In the opening credits of GOLDIE there is an overwhelming image of Jean Harlow even though she isn't billed first or second. Warren Hymer and Spencer Tracy are equal first billed but it was clear who the studio thought was the going concern. Tracy and Harlow would wind up at MGM in a few years. Hymer would never again be given the chance to carry a picture in what is virtually the lead role. His was too much of a one note shtick, under a cartoonish "dees, dems and doeze" accent, playing absolute zero I.Q. He would go on to play support all around Hollywood in more than a hundred film in the next 15 years. In Hollywood physiognomy is destiny and even though I believe he owned an advanced university degree (as did another notorious screen dummy Nat Pendelton) he was typed as an idiot, playing dumb to several real life morons with leading man looks.

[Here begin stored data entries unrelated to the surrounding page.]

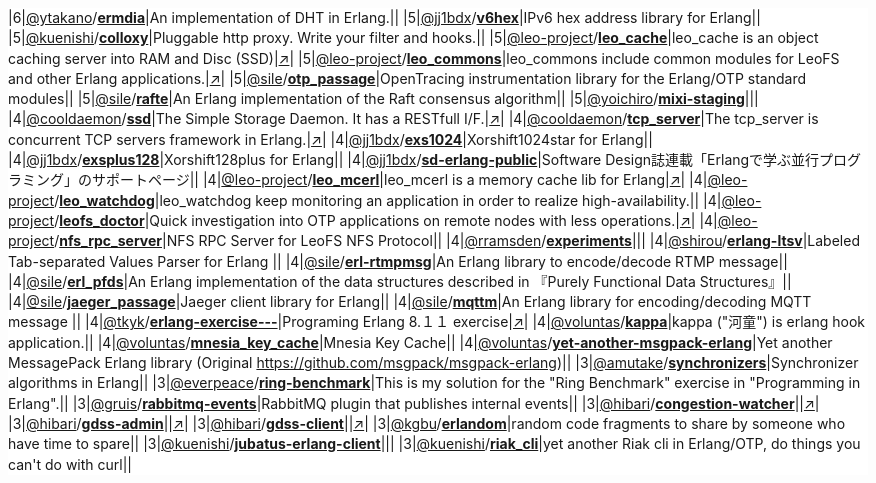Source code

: |6|[@ytakano](https://github.com/ytakano)/[**ermdia**](https://github.com/ytakano/ermdia)|An implementation of DHT in Erlang.||
|5|[@jj1bdx](https://github.com/jj1bdx)/[**v6hex**](https://github.com/jj1bdx/v6hex)|IPv6 hex address library for Erlang||
|5|[@kuenishi](https://github.com/kuenishi)/[**colloxy**](https://github.com/kuenishi/colloxy)|Pluggable http proxy. Write your filter and hooks.||
|5|[@leo-project](https://github.com/leo-project)/[**leo_cache**](https://github.com/leo-project/leo_cache)|leo_cache is an object caching server into RAM and Disc (SSD)|[:arrow_upper_right:](http://leo-project.net/leofs)|
|5|[@leo-project](https://github.com/leo-project)/[**leo_commons**](https://github.com/leo-project/leo_commons)|leo_commons include common modules for LeoFS and other Erlang applications.|[:arrow_upper_right:](http://leo-project.net/leofs)|
|5|[@sile](https://github.com/sile)/[**otp_passage**](https://github.com/sile/otp_passage)|OpenTracing instrumentation library for the Erlang/OTP standard modules||
|5|[@sile](https://github.com/sile)/[**rafte**](https://github.com/sile/rafte)|An Erlang implementation of the Raft consensus algorithm||
|5|[@yoichiro](https://github.com/yoichiro)/[**mixi-staging**](https://github.com/yoichiro/mixi-staging)|||
|4|[@cooldaemon](https://github.com/cooldaemon)/[**ssd**](https://github.com/cooldaemon/ssd)|The Simple Storage Daemon. It has a RESTfull I/F.|[:arrow_upper_right:](http://d.hatena.ne.jp/cooldaemon/20080206/1202265372)|
|4|[@cooldaemon](https://github.com/cooldaemon)/[**tcp_server**](https://github.com/cooldaemon/tcp_server)|The tcp_server is concurrent TCP servers framework in Erlang.|[:arrow_upper_right:](http://d.hatena.ne.jp/cooldaemon/20081205/1228451785)|
|4|[@jj1bdx](https://github.com/jj1bdx)/[**exs1024**](https://github.com/jj1bdx/exs1024)|Xorshift1024star for Erlang||
|4|[@jj1bdx](https://github.com/jj1bdx)/[**exsplus128**](https://github.com/jj1bdx/exsplus128)|Xorshift128plus for Erlang||
|4|[@jj1bdx](https://github.com/jj1bdx)/[**sd-erlang-public**](https://github.com/jj1bdx/sd-erlang-public)|Software Design誌連載「Erlangで学ぶ並行プログラミング」のサポートページ||
|4|[@leo-project](https://github.com/leo-project)/[**leo_mcerl**](https://github.com/leo-project/leo_mcerl)|leo_mcerl is a memory cache lib for Erlang|[:arrow_upper_right:](http://leo-project.net/leofs)|
|4|[@leo-project](https://github.com/leo-project)/[**leo_watchdog**](https://github.com/leo-project/leo_watchdog)|leo_watchdog keep monitoring an application in order to realize high-availability.||
|4|[@leo-project](https://github.com/leo-project)/[**leofs_doctor**](https://github.com/leo-project/leofs_doctor)|Quick investigation into OTP applications on remote nodes with less operations.|[:arrow_upper_right:](https://github.com/leo-project/leofs)|
|4|[@leo-project](https://github.com/leo-project)/[**nfs_rpc_server**](https://github.com/leo-project/nfs_rpc_server)|NFS RPC Server for LeoFS NFS Protocol||
|4|[@rramsden](https://github.com/rramsden)/[**experiments**](https://github.com/rramsden/experiments)|||
|4|[@shirou](https://github.com/shirou)/[**erlang-ltsv**](https://github.com/shirou/erlang-ltsv)|Labeled Tab-separated Values Parser for Erlang ||
|4|[@sile](https://github.com/sile)/[**erl-rtmpmsg**](https://github.com/sile/erl-rtmpmsg)|An Erlang library to encode/decode RTMP message||
|4|[@sile](https://github.com/sile)/[**erl_pfds**](https://github.com/sile/erl_pfds)|An Erlang implementation of the data structures described in 『Purely Functional Data Structures』||
|4|[@sile](https://github.com/sile)/[**jaeger_passage**](https://github.com/sile/jaeger_passage)|Jaeger client library for Erlang||
|4|[@sile](https://github.com/sile)/[**mqttm**](https://github.com/sile/mqttm)|An Erlang library for encoding/decoding MQTT message ||
|4|[@tkyk](https://github.com/tkyk)/[**erlang-exercise---**](https://github.com/tkyk/erlang-exercise---)|Programing Erlang 8.１１ exercise|[:arrow_upper_right:](http://wp.serpere.info/)|
|4|[@voluntas](https://github.com/voluntas)/[**kappa**](https://github.com/voluntas/kappa)|kappa ("河童") is erlang hook application.||
|4|[@voluntas](https://github.com/voluntas)/[**mnesia_key_cache**](https://github.com/voluntas/mnesia_key_cache)|Mnesia Key Cache||
|4|[@voluntas](https://github.com/voluntas)/[**yet-another-msgpack-erlang**](https://github.com/voluntas/yet-another-msgpack-erlang)|Yet another MessagePack Erlang library (Original https://github.com/msgpack/msgpack-erlang)||
|3|[@amutake](https://github.com/amutake)/[**synchronizers**](https://github.com/amutake/synchronizers)|Synchronizer algorithms in Erlang||
|3|[@everpeace](https://github.com/everpeace)/[**ring-benchmark**](https://github.com/everpeace/ring-benchmark)|This is my solution for the "Ring Benchmark" exercise in "Programming in Erlang".||
|3|[@gruis](https://github.com/gruis)/[**rabbitmq-events**](https://github.com/gruis/rabbitmq-events)|RabbitMQ plugin that publishes internal events||
|3|[@hibari](https://github.com/hibari)/[**congestion-watcher**](https://github.com/hibari/congestion-watcher)||[:arrow_upper_right:](http://hibari.github.com/hibari-doc/)|
|3|[@hibari](https://github.com/hibari)/[**gdss-admin**](https://github.com/hibari/gdss-admin)||[:arrow_upper_right:](http://hibari.github.com/hibari-doc/)|
|3|[@hibari](https://github.com/hibari)/[**gdss-client**](https://github.com/hibari/gdss-client)||[:arrow_upper_right:](http://hibari.github.com/hibari-doc/)|
|3|[@kgbu](https://github.com/kgbu)/[**erlandom**](https://github.com/kgbu/erlandom)|random code fragments to share by someone who have time to spare||
|3|[@kuenishi](https://github.com/kuenishi)/[**jubatus-erlang-client**](https://github.com/kuenishi/jubatus-erlang-client)|||
|3|[@kuenishi](https://github.com/kuenishi)/[**riak_cli**](https://github.com/kuenishi/riak_cli)|yet another Riak cli in Erlang/OTP, do things you can't do with curl||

The story is a well worn sub-genre of the era- the battling rivals going through the world drinking, brawling, womanizing and punching each other senseless. The buddy/rivals who fight and drink and womanize are echoes of the great hit WHAT PRICE GLORY which spawned sequels and a raft of imitators. One neat variation in GOLDIE is the fact that Tracy dislocates his middle finger (!) when punching somebody. They're sailors and every town Hymer arrives in the look for girls is ruined because his target for the evening has been branded (!!) with Tracy's ID, an anchor in a heart tattoo. The fatted calf presumably being blemished, Hymer moves on, unsatisfied. They finally meet up and there is a titanic running fight, after which they bond as best buddies. As Howard Hawks has said, every Great American film is a love story between two men. Well this is far from being a great film (Fox, per Variety, opened the film in Brooklyn and not Manhattan).
Harlow doesn't make her entrance until half an hour into the film. She plays an out and out tramp. The phrase is actually uttered: The lady is a tramp. (I wonder if Rogers and Hart saw this?) According to the contemporary Variety review this was the first time the word was uttered to denote a whore in pictures. Harlow is a high diver (200 feet into three feet of water!!!) A reputedly unbilled (the final credits are missing) George Raft plays a pickpocket. He went on to be a big star for Paramount. What were they thinking at Fox? It was obvious that Harlow had star quality which is why her role must have been beefed up and the visuals of the opening credits done the way they were. Still they lost her.
Harlow's first instinct is to roll Hymer for his bankroll but is forced into playing the long con because Tracy knew her way back when she was working her thing in Coney Island. In fact she bears his mark. She wants to get it on with her old flame who punches her out for her advances. She tell Hymer that it was Tracy who assaulted her. What a surprise. A woman manages, once again, to come between two men but it all ends happily in the end. The men are reunited. Harlow ain't around at the end and Tracy has saved Hymer's bankroll.
The opening constitutes a voyage around the world but all ports seem to be uniformly ugly. Not just the crude sets but even the inserted stock footage. Most of the action takes place in Le Harve, I guess, but you wouldn't know it as one outdoor shot is played against California style Spanish Colonial architecture complete with tile roofs.